GitHub Secrets are also useful for populating .env files when deploying Docker images, making the deployment process more secure.

We are now ready to trigger the first automatic deployment. Upon committing changes to the main branch, the Actions Runner will detect the commands specified in the GitHub Actions workflow. You can monitor the jobs being executed in real-time via the command-line interface (CLI).

GitHub provides a helpful user interface to monitor jobs while they are executed and debug any issues that may arise.

If all commands execute successfully, the production container will remain running on the EC2 instance. To view the list of running containers, type the command: docker ps -a. This will display the status and details of all containers on the instance.

Challenges and Solutions

One problem I ran into was that the Gemini API response format didn't match the expected JSON output, even though that format was specified in the prompt. Here is the sample output that we will get if we execute this code:

response = gemini_model(user_prompt=prompt)

```json
{
  "Capacitance": "0.27",
  "Capacitance Units": "uF",
  "Voltage": "100",
  "Voltage Units": "V",
  "Dielectric Type": "X7R",
  "Case Code": "0805",
  "Tolerance": "10%",
  "Mount Type": "SMD/SMT"
}
```

If we try to test it using the built-in validator in the IDE, we’ll get an error. The same issue occurs if we try to parse it directly in Python.
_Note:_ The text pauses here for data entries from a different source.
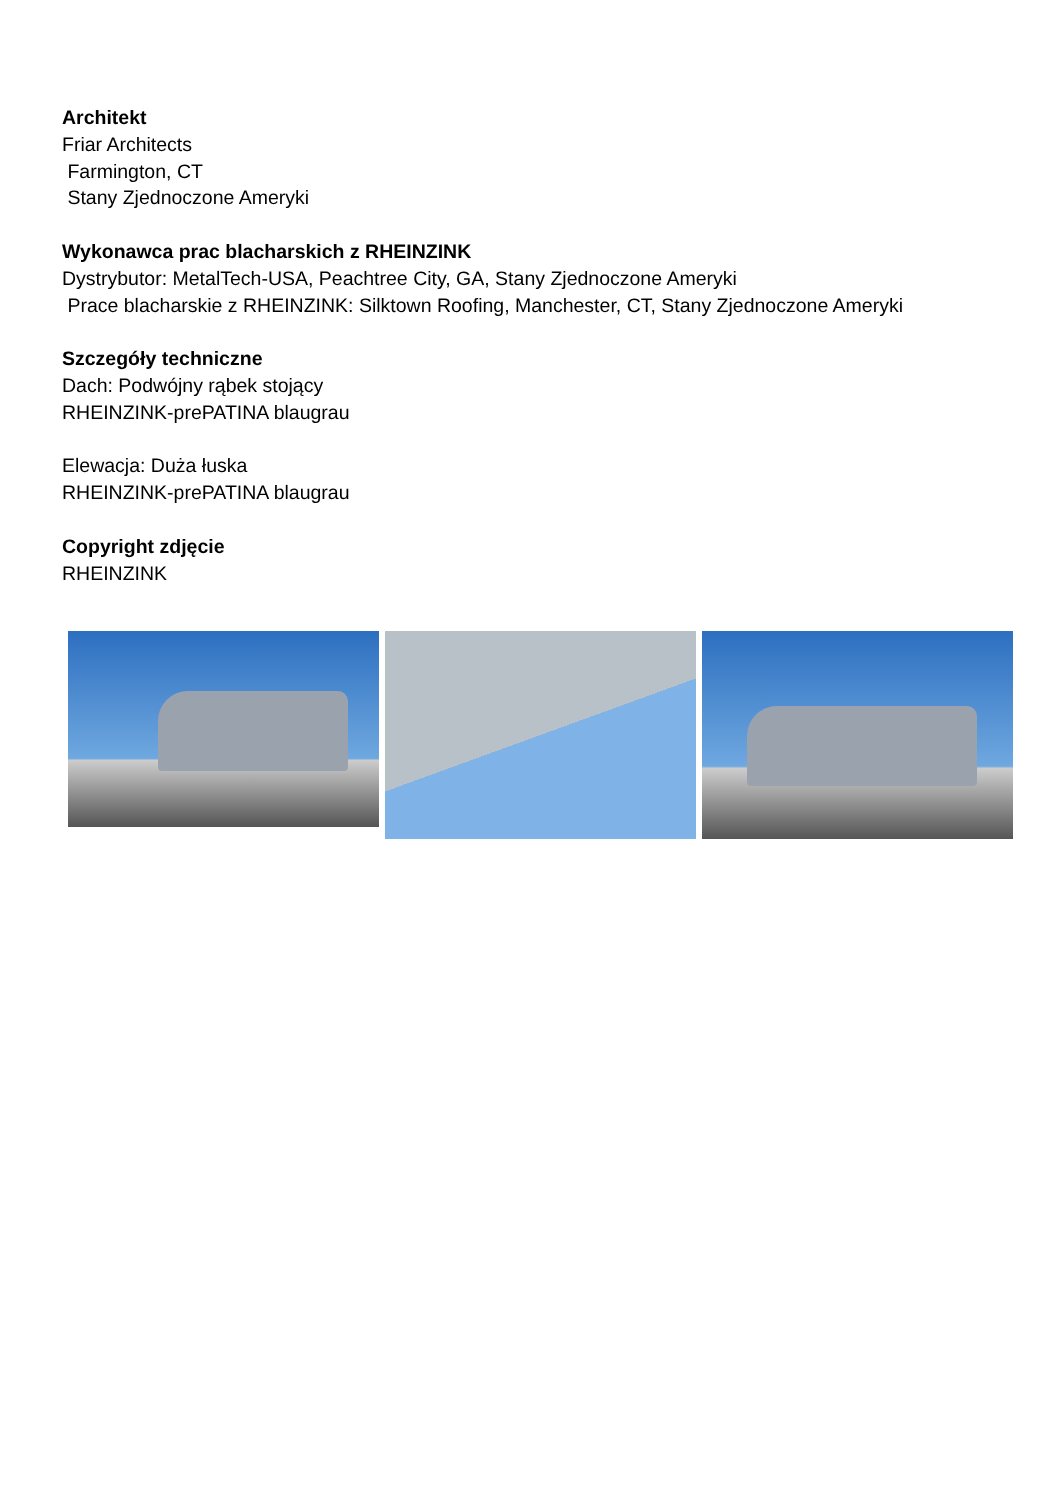Architekt
Friar Architects
Farmington, CT
Stany Zjednoczone Ameryki
Wykonawca prac blacharskich z RHEINZINK
Dystrybutor: MetalTech-USA, Peachtree City, GA, Stany Zjednoczone Ameryki
Prace blacharskie z RHEINZINK: Silktown Roofing, Manchester, CT, Stany Zjednoczone Ameryki
Szczegóły techniczne
Dach: Podwójny rąbek stojący
RHEINZINK-prePATINA blaugrau
Elewacja: Duża łuska
RHEINZINK-prePATINA blaugrau
Copyright zdjęcie
RHEINZINK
To fix this, we include a line of code in our tests and production routes that removes any extra characters from the beginning and end of the response text.

prompt = mfg_part_num + ' ' + description
response = gemini_model(user_prompt=prompt)

# Remove extra characters from response
cleaned_response = response[8:-4]

# Validate the response (JSON format)
try:
    parsed_response = json.loads(cleaned_response)
except json.JSONDecodeError:
    return "The response is not valid JSON."

Conclusion

This application is a valuable tool for developers looking to parse part numbers for electronic components. Moreover, from this project anyone can gain hands-on experience with CI/CD pipelines, GitHub Actions, Docker Hub, and AI models. In the future, I plan to enhance the application's flexibility by allowing language model to decide which parameters to return based on the part category.